前頭葉障害では、行動の開始や手順化が苦手になるため、視覚的な手がかりや一緒に確認する支援が有効です。
解説
この患者は排泄動作そのものは自立していますが、トイレに行くこと自体を忘れて失禁しています。これは遂行機能障害により、必要な行動を開始することが難しくなっている状態です。
対応としては、トイレに行くタイミングや手順を見える形で示し、家族が一緒に確認することが適切です。予定表、チェックリスト、貼り紙、アラームなどの外的手がかりを使うと、行動を開始しやすくなります。

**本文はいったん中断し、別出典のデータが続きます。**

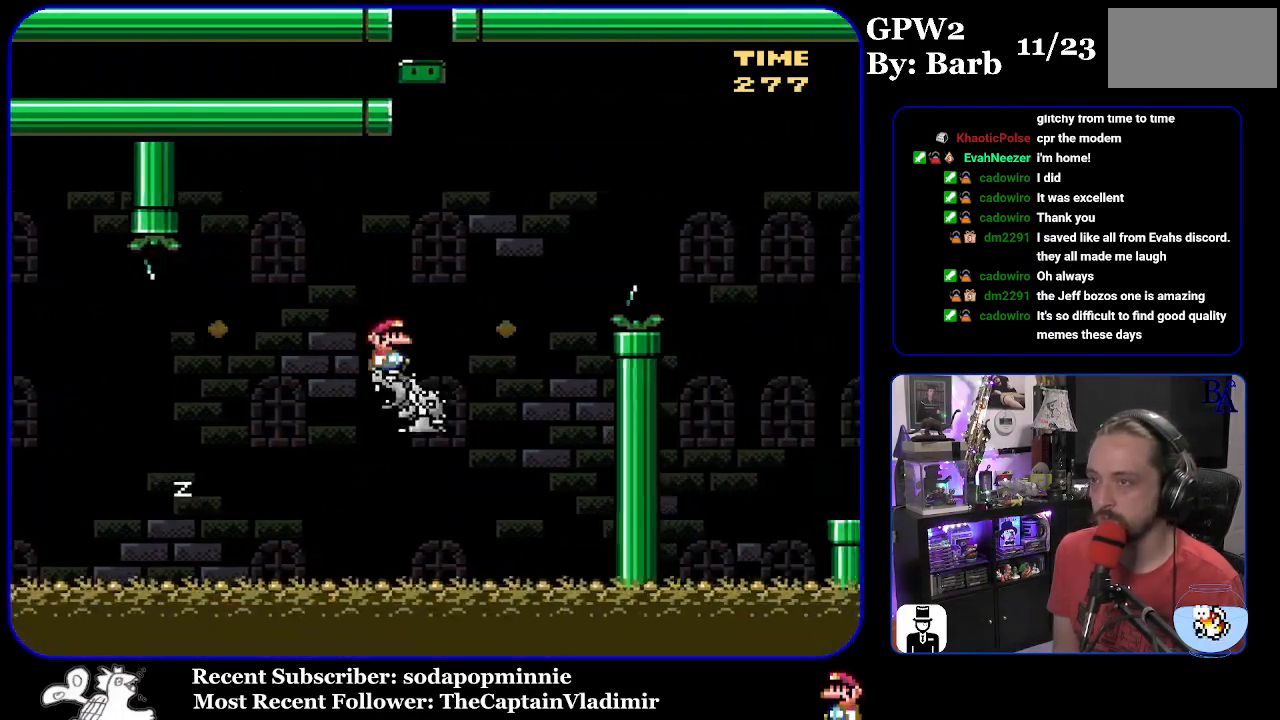
{"buttons": ["B", "Y", "DPAD_RIGHT"], "events": [[33, "A", "up"], [50, "X", "up"], [100, "Y", "down"], [117, "B", "down"]]}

ただ見守るだけでは失禁を繰り返す可能性があります。口頭指示だけを繰り返しても定着しにくいことがあります。毎日予定を変えると混乱しやすくなります。
臨床でのイメージ
遂行機能障害では、本人のやる気だけの問題と考えず、見える手順と環境調整で行動を支えます。
選択肢の確認
1.本人の自主性を尊重して見守る。
誤り。
自主性の尊重は大切ですが、行動開始が難しい患者をただ見守るだけでは失禁を防ぎにくいです。具体的な手がかりが必要です。
2.繰り返し口頭で指示する。
誤り。
口頭指示だけでは忘れやすく、患者の混乱や負担につながることがあります。視覚的に確認できる方法がより適切です。
3.手順を見える形で示して一緒に確認する。
正しい。
手順や予定を見える形で示し、一緒に確認することで、行動の開始と実行を支援できます。遂行機能障害への対応として適切です。
4.刺激を与えるため毎日予定を変える。
誤り。
予定を毎日変えると、見通しが立ちにくくなり混乱を助長します。遂行機能障害では、一定の手順や環境を整えることが重要です。
覚えるポイント
- 遂行機能障害では、行動開始や手順化が難しくなります。
- 視覚的手がかり、チェックリスト、予定表が有効です。
- 口頭指示だけに頼らないようにします。
- 予定や環境はなるべく一定にして混乱を減らします。
- 家族支援では、本人の能力を補う環境調整が重要です。